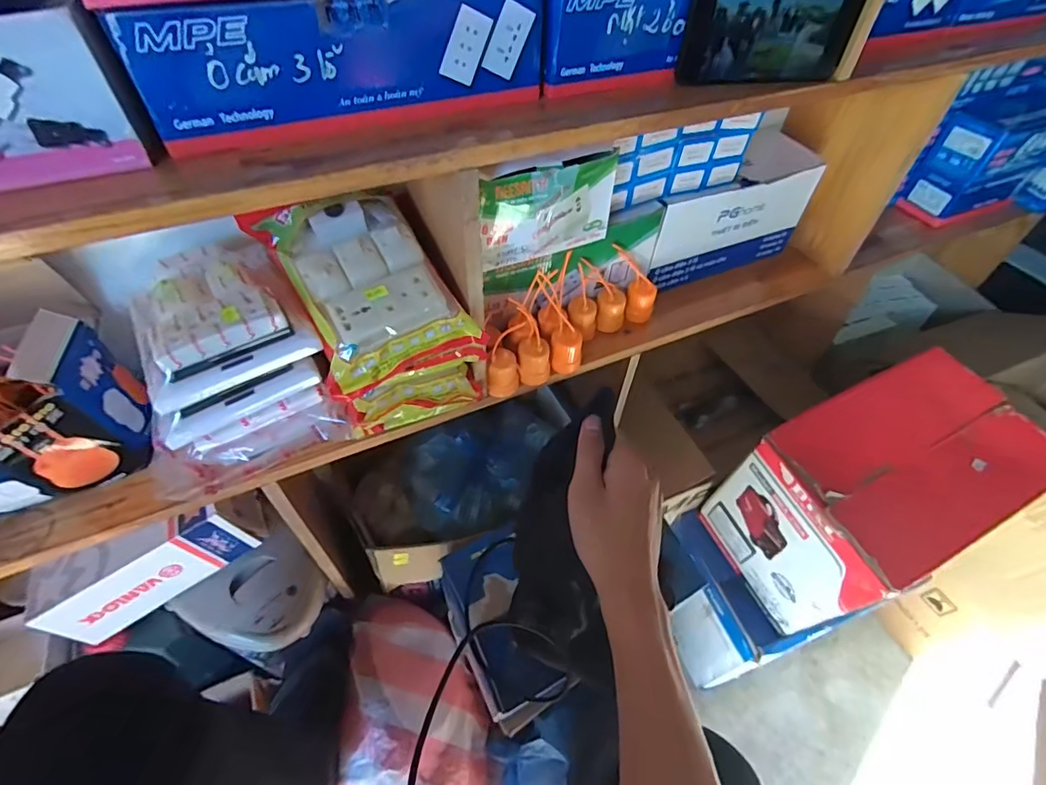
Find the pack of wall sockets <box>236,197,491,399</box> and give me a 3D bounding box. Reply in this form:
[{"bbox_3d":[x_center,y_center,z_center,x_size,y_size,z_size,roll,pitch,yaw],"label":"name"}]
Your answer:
[{"bbox_3d":[-0.156,-0.112,0.489,0.158,0.081,0.199,-23,56,-20],"label":"pack of wall sockets"}]

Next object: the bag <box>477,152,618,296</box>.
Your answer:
[{"bbox_3d":[0.020,-0.165,0.535,0.152,0.173,0.027,-21,69,-21],"label":"bag"}]

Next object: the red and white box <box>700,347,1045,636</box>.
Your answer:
[{"bbox_3d":[0.525,0.160,0.765,0.363,0.269,0.223,-19,54,-18],"label":"red and white box"}]

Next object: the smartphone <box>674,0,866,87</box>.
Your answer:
[{"bbox_3d":[0.225,-0.329,0.457,0.163,0.079,0.017,-8,52,-9],"label":"smartphone"}]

★ ★ ★ ★

## Task goal
Could you retype each line of the material above exactly, skipping the pictures?

## Exercise output
Find the pack of wall sockets <box>236,197,491,399</box> and give me a 3D bounding box. Reply in this form:
[{"bbox_3d":[x_center,y_center,z_center,x_size,y_size,z_size,roll,pitch,yaw],"label":"name"}]
Your answer:
[{"bbox_3d":[-0.156,-0.112,0.489,0.158,0.081,0.199,-23,56,-20],"label":"pack of wall sockets"}]

Next object: the bag <box>477,152,618,296</box>.
Your answer:
[{"bbox_3d":[0.020,-0.165,0.535,0.152,0.173,0.027,-21,69,-21],"label":"bag"}]

Next object: the red and white box <box>700,347,1045,636</box>.
Your answer:
[{"bbox_3d":[0.525,0.160,0.765,0.363,0.269,0.223,-19,54,-18],"label":"red and white box"}]

Next object: the smartphone <box>674,0,866,87</box>.
Your answer:
[{"bbox_3d":[0.225,-0.329,0.457,0.163,0.079,0.017,-8,52,-9],"label":"smartphone"}]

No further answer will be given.